- Directed by: Carlene Cordova
- Written by: Cliff Broadway; Carlene Cordova;
- Produced by: Cliff Broadway; Carlene Cordova; Jeff Marchelletta; Tom DeSanto;
- Starring: The cast of the Jackson films and various fans
- Narrated by: Dominic Monaghan
- Cinematography: Josh Mandel
- Edited by: Arnaud Gerardy, John Welch
- Music by: Robin DiMaggio
- Distributed by: Stormcrow Entertainment, Previous: Sony Pictures Home Entertainment
- Release date: 2005;
- Running time: 97 minutes
- Country: United States
- Language: English

= Ringers: Lord of the Fans =

Ringers: Lord of the Fans is a 2005 documentary film investigating the growth of the Tolkien fandom all the way from the release of The Hobbit book by J. R. R. Tolkien in 1937 to Peter Jackson's The Lord of the Rings trilogy (2001–2003).

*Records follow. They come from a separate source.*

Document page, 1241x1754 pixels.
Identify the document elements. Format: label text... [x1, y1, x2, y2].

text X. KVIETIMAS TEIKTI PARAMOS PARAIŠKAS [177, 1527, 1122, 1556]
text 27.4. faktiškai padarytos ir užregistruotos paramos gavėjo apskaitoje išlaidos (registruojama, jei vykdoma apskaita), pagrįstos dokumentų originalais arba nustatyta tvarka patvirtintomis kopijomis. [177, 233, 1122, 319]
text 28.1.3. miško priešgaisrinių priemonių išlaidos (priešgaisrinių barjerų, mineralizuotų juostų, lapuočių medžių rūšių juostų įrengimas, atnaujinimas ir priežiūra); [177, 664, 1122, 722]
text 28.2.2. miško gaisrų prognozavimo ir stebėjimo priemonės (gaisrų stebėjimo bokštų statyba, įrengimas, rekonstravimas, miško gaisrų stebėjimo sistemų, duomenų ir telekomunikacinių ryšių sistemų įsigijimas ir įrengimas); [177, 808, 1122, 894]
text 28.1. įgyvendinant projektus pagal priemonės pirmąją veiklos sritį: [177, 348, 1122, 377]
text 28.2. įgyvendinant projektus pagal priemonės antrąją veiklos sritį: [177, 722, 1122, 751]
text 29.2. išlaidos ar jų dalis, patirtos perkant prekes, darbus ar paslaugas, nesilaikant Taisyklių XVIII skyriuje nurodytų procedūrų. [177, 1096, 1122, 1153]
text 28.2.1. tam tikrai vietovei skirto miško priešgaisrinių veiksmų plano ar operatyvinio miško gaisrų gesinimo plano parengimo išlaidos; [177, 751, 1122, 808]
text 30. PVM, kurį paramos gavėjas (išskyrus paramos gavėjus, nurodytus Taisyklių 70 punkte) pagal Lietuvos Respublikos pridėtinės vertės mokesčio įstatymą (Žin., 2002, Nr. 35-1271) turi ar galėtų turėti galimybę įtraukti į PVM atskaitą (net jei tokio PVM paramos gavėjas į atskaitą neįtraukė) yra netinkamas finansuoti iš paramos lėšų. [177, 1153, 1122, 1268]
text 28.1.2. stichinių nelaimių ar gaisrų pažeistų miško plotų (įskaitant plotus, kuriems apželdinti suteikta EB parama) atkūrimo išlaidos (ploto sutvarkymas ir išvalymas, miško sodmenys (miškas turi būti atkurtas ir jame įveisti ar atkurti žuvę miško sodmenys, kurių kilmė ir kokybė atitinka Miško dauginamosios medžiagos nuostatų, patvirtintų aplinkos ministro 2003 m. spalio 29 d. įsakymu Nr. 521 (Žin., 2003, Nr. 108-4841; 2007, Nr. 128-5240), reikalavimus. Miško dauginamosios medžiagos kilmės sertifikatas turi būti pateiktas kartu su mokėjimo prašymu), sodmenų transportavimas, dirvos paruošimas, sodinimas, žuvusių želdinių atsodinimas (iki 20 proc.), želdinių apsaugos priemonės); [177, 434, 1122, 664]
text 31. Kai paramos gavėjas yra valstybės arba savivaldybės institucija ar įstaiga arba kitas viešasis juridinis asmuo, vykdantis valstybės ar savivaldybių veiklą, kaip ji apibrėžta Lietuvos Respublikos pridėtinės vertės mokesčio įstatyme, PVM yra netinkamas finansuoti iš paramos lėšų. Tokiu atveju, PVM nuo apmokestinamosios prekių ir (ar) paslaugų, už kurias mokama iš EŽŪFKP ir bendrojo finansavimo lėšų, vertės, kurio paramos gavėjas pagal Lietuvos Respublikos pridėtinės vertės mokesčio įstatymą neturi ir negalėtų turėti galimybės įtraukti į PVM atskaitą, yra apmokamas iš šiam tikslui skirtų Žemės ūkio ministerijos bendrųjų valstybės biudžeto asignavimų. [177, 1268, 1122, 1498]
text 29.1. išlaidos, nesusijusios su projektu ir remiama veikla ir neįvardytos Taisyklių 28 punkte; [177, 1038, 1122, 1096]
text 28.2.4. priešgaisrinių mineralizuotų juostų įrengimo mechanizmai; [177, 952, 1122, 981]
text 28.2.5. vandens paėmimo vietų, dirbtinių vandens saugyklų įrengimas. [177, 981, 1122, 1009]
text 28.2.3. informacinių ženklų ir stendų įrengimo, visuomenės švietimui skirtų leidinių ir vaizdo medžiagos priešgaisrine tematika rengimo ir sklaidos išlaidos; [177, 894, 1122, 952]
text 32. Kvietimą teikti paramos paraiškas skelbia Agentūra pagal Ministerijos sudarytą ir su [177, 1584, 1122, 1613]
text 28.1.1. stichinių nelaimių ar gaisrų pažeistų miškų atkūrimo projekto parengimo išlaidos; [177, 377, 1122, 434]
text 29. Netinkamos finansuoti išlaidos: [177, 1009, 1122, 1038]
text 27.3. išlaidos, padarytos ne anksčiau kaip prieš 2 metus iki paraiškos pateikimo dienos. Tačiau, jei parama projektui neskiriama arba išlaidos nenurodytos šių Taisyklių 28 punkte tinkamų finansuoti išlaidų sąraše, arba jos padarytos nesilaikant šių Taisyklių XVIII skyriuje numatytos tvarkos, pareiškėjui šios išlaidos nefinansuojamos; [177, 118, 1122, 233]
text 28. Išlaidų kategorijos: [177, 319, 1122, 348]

The film tells about the early days of the Tolkien fandom when it was part of the hippie culture and influenced many people in the pop world, some of whom became famous and are interviewed, including David Carradine, and Lemmy of Motörhead. Ringers includes Leonard Nimoy (Spock in Star Trek) performing "The Ballad of Bilbo Baggins."

The Mythopoeic Society and the Tolkien Society are mentioned. The film also tells the story of the cartoon version of The Hobbit and The Lord of the Rings animated films. The success of the Peter Jackson films is described through interviews with Jackson and the stars of the trilogy.

The film is narrated by Dominic Monaghan.

==Awards==
Ringers: Lord of the Fans won the award for Outstanding Achievement in a Documentary at the 2005 Newport Beach Film Festival and was nominated for Best DVD Release at the 2006 Saturn Awards.